I pored over this book, and started practicing the movements and exercises. Wanting to learn more about enlightenment and all that it encompassed, I started reading books on Zen Buddhism.
Zen was difficult for me to understand. The concepts seemed foreign and incomprehensible. Every once in a while in my readings I’d start to feel that I was beginning to understand a bit of what they were saying, and then I’d turn the page to some short story that made no sense whatsoever to me, such as:
A monk asked Nansen: Is there a teaching no Master ever preached before?
Nansen said: Yes there is.
What is it?
asked the monk.
Nansen replied: It is not mind, it is not Buddha, it is not things.
Still, I enjoyed reading books on Zen, and I acquired a half-dozen by various authors. I also started reading books on yoga. These books also talked about enlightenment, as did the Zen books and the karate book.
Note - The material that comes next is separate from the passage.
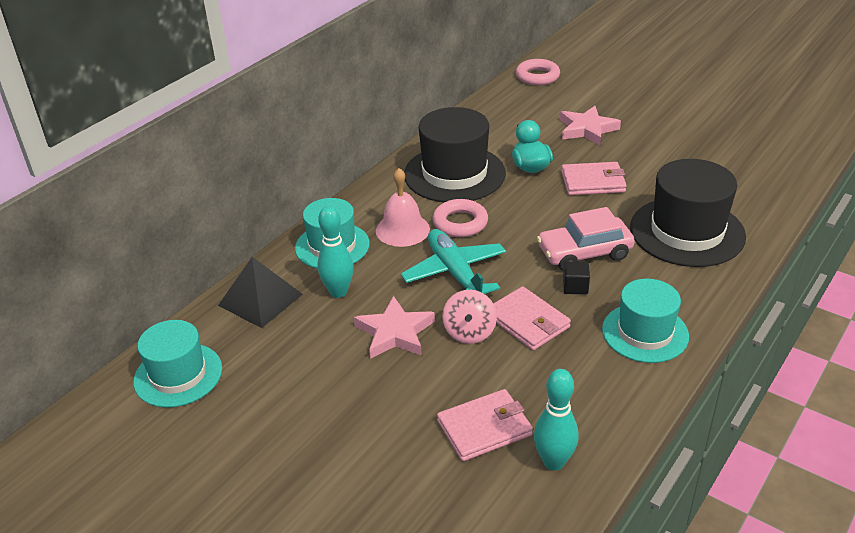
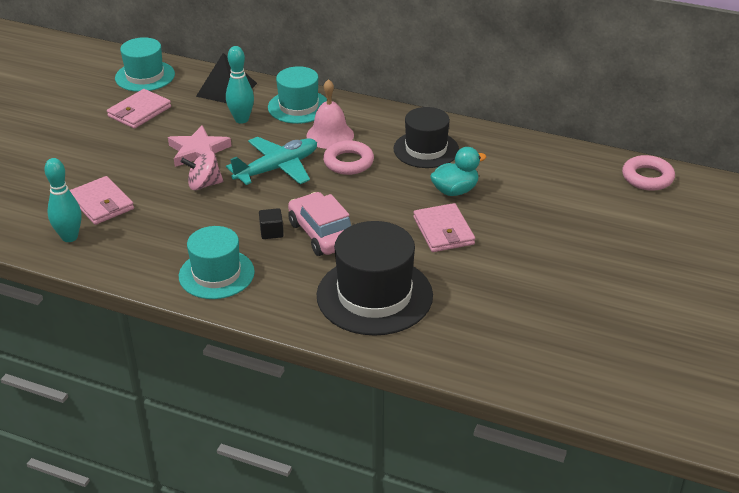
camera: 75 degrees right, 0 degrees up
black hat [404,107,506,202] -> black hat [394,107,459,168], size x0.67
pink wallet [493,286,571,350] -> pink wallet moved to [107,89,171,129]
pink star [560,106,621,145] -> none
I got a copy of Autobiography of a Yogi by Paramahansa Yogananda, an enlightened Indian master who came to the United States in the 1920s to introduce yoga to Americans. This book was absolutely fascinating. Yogananda talked about yogis in India who possessed all kinds of unbelievable abilities—the ability to be in two places at the same time, to levitate, to do all kinds of crazy stuff. It wasn’t so much the abilities of these yogis that attracted me, but rather their state of mind, their state of being, their so-called state of enlightenment. My fascination with enlightenment brought me back to the many times I had sat in church on Sunday mornings feeling so inferior to Jesus and the hopelessness of my miserable situation. Now my situation no longer seemed so hopeless, for, as I understood it, Jesus must have been an enlightened master, much like the ones I was reading about in my books. My thoughts were: If they could do it, and he could do it, well then I can do it. I didn’t know how I was going to obtain this so-called enlightenment. To my knowledge, I had never met anyone who was enlightened or, for that matter, anyone who was even trying to reach enlightenment. All I knew was that this was what I wanted. I wasn’t sure when I would start my journey, what path to take, or even how to find a path to get on, but that was okay; at eighteen years old, I had all the time in the world.
Even though I had never heard of these higher states of consciousness, or this state of enlightenment, until I picked up that book on karate, all through my childhood I had had a sense that things were not as they appeared.